Going to be in Yorktown for 3 months. I plan to fish Hatteras or elsewhere on the weekends, but need to kill time after class during to weekdays. Is there any good fishing off that pier in the spring. Croakers, spots, flounder, schoolies, or maybe some cows idc aything will do any information would be handy.


----------



## Shooter (Nov 14, 2004)

It should be warm enough to start hammeren flatties and all the bait fishes if this warm weather keeps up, should see them moven in shortly.


----------



## jay (Feb 19, 2004)

Yea, that's right I'm calling you and Eric out- how many yall caught allready


----------



## Semper Fi (Nov 5, 2009)

You're in the right place, another pier up the river at Cheatham Annex.


----------



## virginia boy 1 (May 8, 2003)

Sheet me a message when u get there. You get me on base, I'll show you where to get finger mullet and slam big flatties. Also plenty of croakers and cows


----------



## EDMboarder (Mar 18, 2005)

Havnt caught anything yet, just go my pass today, only fished for about 20 mins just to check it out.


----------



## Cdog (Mar 18, 2002)

EDMboarder said:


> Havnt caught anything yet, just go my pass today, only fished for about 20 mins just to check it out.
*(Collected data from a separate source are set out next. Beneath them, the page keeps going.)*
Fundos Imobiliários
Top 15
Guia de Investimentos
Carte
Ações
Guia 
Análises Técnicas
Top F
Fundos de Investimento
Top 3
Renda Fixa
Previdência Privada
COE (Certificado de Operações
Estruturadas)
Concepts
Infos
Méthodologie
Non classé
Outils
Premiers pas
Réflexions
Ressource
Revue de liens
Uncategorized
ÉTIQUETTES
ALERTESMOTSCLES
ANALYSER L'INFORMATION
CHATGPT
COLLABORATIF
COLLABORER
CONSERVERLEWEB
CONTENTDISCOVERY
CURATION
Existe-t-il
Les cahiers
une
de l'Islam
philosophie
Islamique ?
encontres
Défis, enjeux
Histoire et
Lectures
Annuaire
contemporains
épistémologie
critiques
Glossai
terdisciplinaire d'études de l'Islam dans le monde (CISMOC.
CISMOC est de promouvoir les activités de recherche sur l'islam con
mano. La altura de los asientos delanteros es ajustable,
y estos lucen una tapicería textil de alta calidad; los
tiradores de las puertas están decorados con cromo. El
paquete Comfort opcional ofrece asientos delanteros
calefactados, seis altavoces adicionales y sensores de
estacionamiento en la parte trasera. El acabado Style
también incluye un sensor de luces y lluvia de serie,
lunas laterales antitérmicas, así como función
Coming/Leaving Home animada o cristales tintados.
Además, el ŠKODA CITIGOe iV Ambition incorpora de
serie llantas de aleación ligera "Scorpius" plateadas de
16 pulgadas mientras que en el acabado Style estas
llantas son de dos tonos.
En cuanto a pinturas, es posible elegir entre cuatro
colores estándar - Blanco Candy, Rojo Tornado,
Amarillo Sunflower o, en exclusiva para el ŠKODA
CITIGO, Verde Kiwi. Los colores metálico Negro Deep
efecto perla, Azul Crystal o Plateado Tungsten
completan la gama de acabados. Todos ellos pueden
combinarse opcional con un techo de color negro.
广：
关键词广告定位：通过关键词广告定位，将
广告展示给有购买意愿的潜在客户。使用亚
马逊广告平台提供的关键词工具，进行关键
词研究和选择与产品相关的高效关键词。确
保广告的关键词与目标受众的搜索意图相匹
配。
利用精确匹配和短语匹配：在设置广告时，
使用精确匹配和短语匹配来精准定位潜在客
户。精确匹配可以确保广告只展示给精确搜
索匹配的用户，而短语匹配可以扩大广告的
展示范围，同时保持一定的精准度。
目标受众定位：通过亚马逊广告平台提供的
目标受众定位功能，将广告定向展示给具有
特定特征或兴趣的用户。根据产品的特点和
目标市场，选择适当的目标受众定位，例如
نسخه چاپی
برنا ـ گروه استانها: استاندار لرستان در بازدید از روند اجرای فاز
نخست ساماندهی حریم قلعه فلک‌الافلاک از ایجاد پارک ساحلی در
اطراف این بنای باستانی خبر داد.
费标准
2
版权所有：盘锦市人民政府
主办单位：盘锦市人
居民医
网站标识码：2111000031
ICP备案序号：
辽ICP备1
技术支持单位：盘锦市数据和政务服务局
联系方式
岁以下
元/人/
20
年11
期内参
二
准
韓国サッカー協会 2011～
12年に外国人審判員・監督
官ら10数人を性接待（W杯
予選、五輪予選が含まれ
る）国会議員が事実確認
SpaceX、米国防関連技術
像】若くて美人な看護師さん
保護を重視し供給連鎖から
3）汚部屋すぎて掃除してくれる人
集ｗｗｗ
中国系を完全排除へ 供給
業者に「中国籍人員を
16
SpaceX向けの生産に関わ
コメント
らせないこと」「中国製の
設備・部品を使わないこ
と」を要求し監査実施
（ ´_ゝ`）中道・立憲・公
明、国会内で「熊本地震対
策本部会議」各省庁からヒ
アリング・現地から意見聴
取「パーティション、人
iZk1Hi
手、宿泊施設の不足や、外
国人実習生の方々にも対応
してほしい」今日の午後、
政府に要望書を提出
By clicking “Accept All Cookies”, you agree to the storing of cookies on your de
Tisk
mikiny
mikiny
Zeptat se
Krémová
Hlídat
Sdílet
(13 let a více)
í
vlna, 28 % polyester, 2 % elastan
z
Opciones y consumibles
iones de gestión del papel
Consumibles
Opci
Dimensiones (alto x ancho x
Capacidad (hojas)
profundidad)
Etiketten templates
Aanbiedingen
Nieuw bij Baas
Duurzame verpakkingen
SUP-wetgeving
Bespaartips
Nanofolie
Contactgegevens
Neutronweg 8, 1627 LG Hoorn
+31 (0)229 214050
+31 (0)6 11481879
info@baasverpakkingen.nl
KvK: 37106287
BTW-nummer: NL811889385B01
Going to check a spot tomorrow, if what I think will be there is there I will PM you.


----------



## Cdog (Mar 18, 2002)

PM sent


----------



## davmain (Jun 23, 2006)

Any bites yet grasshopper? :beer:


----------



## NTKG (Aug 16, 2003)

Cdog said:


> PM sent


uhm... hello???? i didnt get no pm


----------



## Cdog (Mar 18, 2002)

NTKG said:


> uhm... hello???? i didnt get no pm


uhmm, your box is full and you can't get any new ones...


----------